To make RAG work, we don’t rely on an ordinary database like the one used on your WordPress site. Instead, we rely on a specific kind of data storing technology, for which you’ll need to create a dedicated space.
What is a Vector Database and a Vector Store?
A vector database is a special type of database designed to handle “vectors” which are mathematical representations of data like text, images, or sounds. Think of a vector as a list of numbers that captures the essence or meaning of something. For example, the sentence “I love cats” might be turned into a vector like [0.2, 0.5, -0.1, …] based on its semantics.
The idea here is that with these coordinates we can represent your database content as a cloud of points in space, where all data that share a similar meaning are clustered close to each other. This will be useful later for finding data related to your user’s message, since the message will also be converted into a vector and all the data nearby in the cluster will be fetched as context.
AI Engine will act as the bridge between this vectorized database and the actual textual data of your embeddings.
A vector store is similar — it’s essentially a storage system (often part of a vector database) where these vectors are kept and organized. Think of it as a warehouse for these numerical fingerprints, making it easy to quickly find similar items. This is usually used to store files directly, like PDFs, DOCX, TXT, images, and more, instead of relying only on textual data.
Regular databases (like SQL or NoSQL) are great for structured data, such as customer names, prices, or dates. They store info in tables or key-value pairs and search using exact matches or simple filters. For example, a regular database might find all products priced under $50 by checking numbers directly.
Vector databases, on the other hand, are built for unstructured or semantic data:
- Search Style: They use “similarity search” (e.g., “find things like this”) instead of exact matches. This is perfect for natural language, where meaning matters more than keywords.
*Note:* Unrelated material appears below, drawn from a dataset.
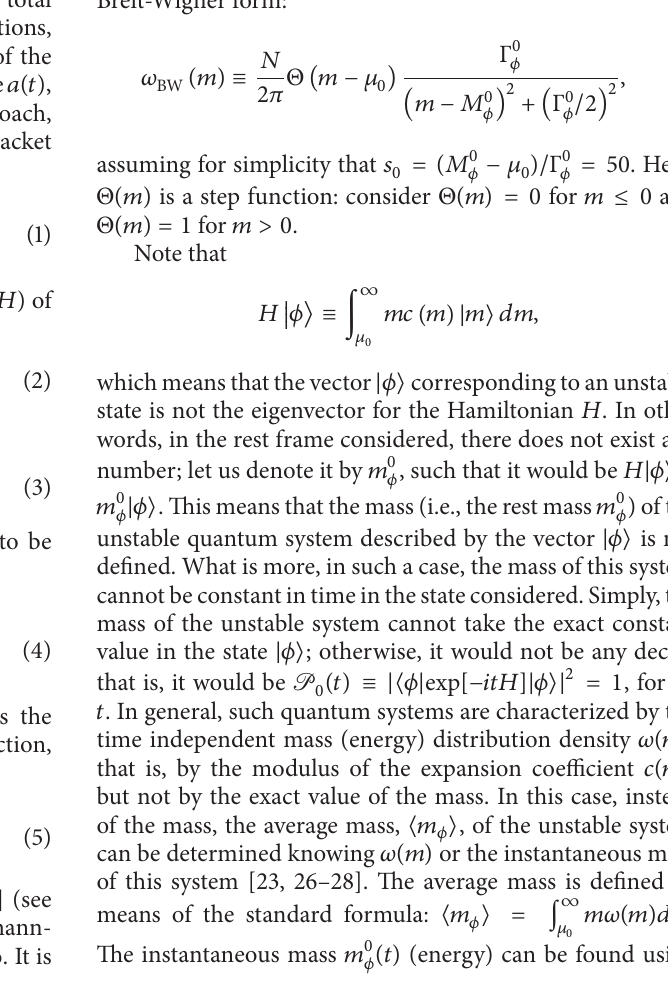
because, from the normalization condition ∫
- Data Type: They handle high-dimensional vectors (hundreds or thousands of numbers per item), not just text or numbers.
- Speed and Scale: Optimized for quick queries on massive datasets, using techniques like approximate nearest neighbors (ANN) to find close matches without checking everything.
- Use Case: Ideal for AI tasks like recommendations or chatbots, while regular databases are better for transactions or reports.
In short, regular databases are like a phone book (exact lookups), while vector databases are like a search engine (finding related ideas).

You can imagine how, in a regular database, creating a relation like “Jaguar car brand has a a feline mascot, which is similar to MeowApps’ Nyao cat mascot” would be a real headache to design. In contrast, with vectors in space, all of these topics naturally interconnect with each other.
How Chatbot Uses Vector Databases and Stores

When you build a knowledge base for your AI chatbot:
- Your content (like wordpress posts or PDFs) is broken into small pieces.
- Each piece is converted into a vector using an “embedding” model, which understands meaning.
- These vectors are saved in the vector store/database.
When a user asks a question:
- The question is also turned into a vector.
- The AI searches the vector store for the most similar vectors (using math to measure “closeness” in meaning, not just keywords).
- It retrieves those relevant pieces and uses them in RAG to generate the answer.
This process is fast and efficient, allowing the AI to handle complex queries. For the AI Engine plugin, this means your chatbot can quickly recall info from your site without retraining the entire AI model.